» Prompt 1
Answer these about the TV show recommendations passage:
(a) Who plays FBI Special Agent Peter Burke in White Collar?
(b) In which city does Elementary take place?
(c) Which network is credited for the Leverage promotional image?
» Prompt 2
Can you continue the TV show recommendations passage from its final sentence?

» Passage
Promotional image for White Collar
Image credit: USA

This is the most obvious choice of the bunch. In fact, since these two shows were on the air at the same time and had somewhat similar vibes and names, they often got confused. White Collar follows brilliant con man Neal Caffrey (played by the sparkling Matt Bomer) as he consults with and often builds shennanagans around FBI White Collar Special Agent Peter Burke (Tim DeKay). The two have great chemistry and a really interesting relationship. It makes for a fun watch, with interesting cons (for those who like that sort of thing), smart people, and clothes that feel very 2010.

Elementary

Promotional image for Elementary
Image credit: CBS

Johnny Lee Miller and Lucy Liu lead this American adaptation of Sherlock Holmes as Holmes and Watson, respectively. The show takes place in New York City and is really quite incredible in the way that it manages cases-of-the-week with the ongoing progression of the (non-romantic) relationship between Holmes and Watson, as well as Sherlock's struggle with addiction. While Elementary totally functions as your basic procedural, it also works as a wonderful exploration of character and how people develop over time in response to others in their lives.

Leverage/Leverage: Redemption

Promotional image for Leverage
Image credit: TNT

Now this show is a little sillier than the others on this list, but it does deserve a spot here. Suits, in my book, is along the genre of "competency media," i.e. things you watch because the people in it are very good at their jobs. While all of the shows on this list also fall into that category, Leverage and the subsequent revival Leverage: Redemption takes that competency to silly excitement.

» Information provided
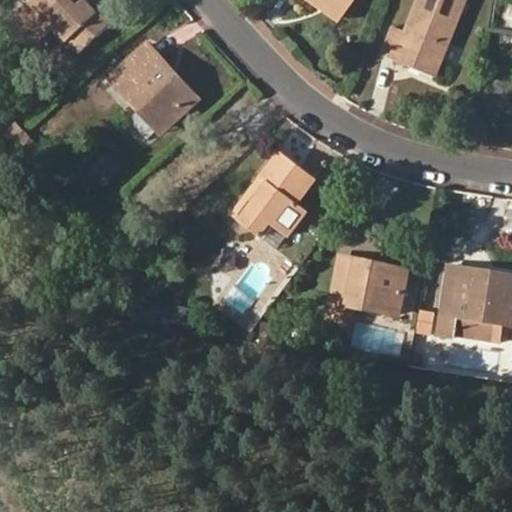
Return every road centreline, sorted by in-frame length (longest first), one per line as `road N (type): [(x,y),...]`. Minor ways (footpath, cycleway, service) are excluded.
road 1 (track): [(511,410),(468,391),(0,310)]
road 2 (residential): [(217,0),(284,72),(370,136),(511,171)]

» Final answer 1
(a) Tim DeKay
(b) New York City
(c) TNT

» Final answer 2
Leverage follows a group of ex-thieves, all with their individual skills, as they turn those skills to help people who have been unjustly treated by those in power. If you like heists, this is the show for you. And the show also happens to do a great job of tackling real-life injustices like for-profit prisons, companies polluting local water sources, and the treatment of farm workers.

NCIS

Promotional image for NCIS
Image credit: CBS

The good part of NCIS is that once you start watching it, you'll never run out of show to watch. With 20 seasons and a whopping 400+ episodes, you'd really have to be bingeing to make a dent in this show. Don't worry, though: it's a procedural, not a drama, so if you miss a scene here or there, you wont be lost in the plot. NCIS isn't the most flashy show in the world, but it's solid and has a great cast led (at least for the first dozen or so seasons) by a quietly solid Mark Harmon. Over the years, the cast changes, but the show manages to maintain good quality, which is probably why it's been on the air so long - and has launched countless spinoffs, despite having been a spinoff of JAG itself. (Remember JAG?)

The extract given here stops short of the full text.